So if the “active versus passive” debate isn’t really about “active” or “passive,” then what’s the issue?

John Bogle said it best:

“The conflict of interest in the industry isn’t about indexing vs. active management. It’s cost.”

And we agree. Passive buy-and-hold is not the holy grail. Neither is active investing. Maximizing your returns, net of fees, is our holy grail. – Meb Faber, No or Yes, Yes?

Meb is 100% correct. There is no holy grail to investment returns. In the end, all that matters is net of fee returns. (We are leaving taxes out of the equation for now). Fees necessarily decrease returns but that has to be weighed against the gross returns generated.

Of late, the target of the anti-fee crowd has been the private equity industry. Dale Folwell, the newly elected Treasurer of North Carolina is trying to simplify the state’s portfolio and reduce fees along the way. However there is a rub, alternative investments. Folwell states in a Bloomberg BusinessWeek article:

“We don’t own alternative investments. They own us,” Folwell says. “I think they increase complexity and reduce value.”

In another state, Calpers is looking for options to reduce the fees on its private equity portfolio. Calpers had a tough enough time trying to figure out what it was paying for its private equity exposure in the first place.
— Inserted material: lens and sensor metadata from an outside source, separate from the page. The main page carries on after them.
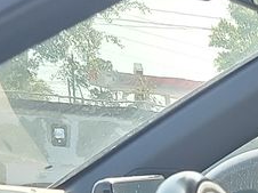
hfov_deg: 10.8
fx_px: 1266
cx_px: 485
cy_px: 565
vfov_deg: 7.7
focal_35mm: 170
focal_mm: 6.7
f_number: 1.8
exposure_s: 1/119
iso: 68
Calpers has already taken an axe to its hedge fund portfolio in the name of saving on fees. Dan Primack writing at Fortune:

But the primary point remains: CalPERS crowing about savings in the absence of net return data is disingenuous, and particularly troubling given how its headline decisions are followed by other, smaller public pensions.

There is no doubt that hedge funds need to re-think their business model in light of lower gross and net returns. That being said, there are defenders of high-fee alternative assets. The most prominent, and vocal, being David Swensen at the Yale University endowment and author of Pioneering Portfolio Management: An Unconventional Approach to Institutional Investment. In a recent report he took to task the anti-fee crowd. Swensen wrote:

“What Buffett, Gladwell and other fee bashers miss is that the important metric is net returns, not gross fees,’’ the report said. “Weak or negative returns would result in low or no performance-related fees, but would be a terrible outcome for the university…Performance-based compensation earned by external, active investment managers is a direct consequence of investment outperformance.’

Swensen acknowledges that simple, low cost, index-centric portfolios make sense for individuals and institutions that don’t have the capability to do the research and due diligence necessary to select active managers. However in the case of Yale it would have missed out on 13.6% annual returns from private equity if it had followed this approach.

There is a solid argument to be made that investors can pretty easily replicate private equity returns using publicly traded securities, leverage and some accounting revisions. Erik Stafford’s paper “Replicating Private Equity with Value Investing, Homemade Leverage, and Hold-to-Maturity Accounting” provides the road map. From the abstract:

Private equity funds tend to select relatively small firms with low EBITDA multiples. Publicly traded equities with these characteristics have high risk-adjusted returns after controlling for common factors typically associated with value stocks. Hold-to-maturity accounting of portfolio net asset value eliminates the majority of measured risk. A passive portfolio of small, low EBITDA multiple stocks with modest amounts of leverage and hold-to-maturity accounting of net asset value produces an unconditional return distribution that is highly consistent with that of the pre-fee aggregate private equity index. The passive replicating strategy represents an economically large improvement in risk- and liquidity-adjusted returns over direct allocations to private equity funds, which charge average fees of 6% per year.map.

Everyone recognizes that one of the downsides of investing in private equity (or venture capital) is illiquidity risk. Investors in these funds lock up their funds for years, sometimes in excess of a decade. In a world where we recognize the tendency of investors to flee for the hills at the first sign of trouble, illiquidity may be a feature not a bug. In short, a private equity replication may be in theory superior to the real thing, but in actuality would be misused by its owners.

There is no doubt that states, endowments and foundations would do well to closely scrutinize the fees they are currently paying for alternative assets. It would behoove the managers to be more transparent with their fee disclosures as well. Going forward investors should insist their managers more closely align their fees with the current reality.

In a world of (at best) low single digit US real stock returns and a 2.38% 10-year US Treasury note it is not exactly clear where institutional investors are supposed to go to generate the returns their funds need to meet their obligations. The 1980s and 1990s are gone where double digit equity returns were the norm.

S&P 500 Index – 90 Year Historical Chart

It is all well and good to scrutinize fees and simplify a portfolio where possible. The private equity industry would do well to take recent criticism, on fees and governance, to heart. However reducing fees without taking into account the opportunity cost smacks of cutting off your nose to spite your face.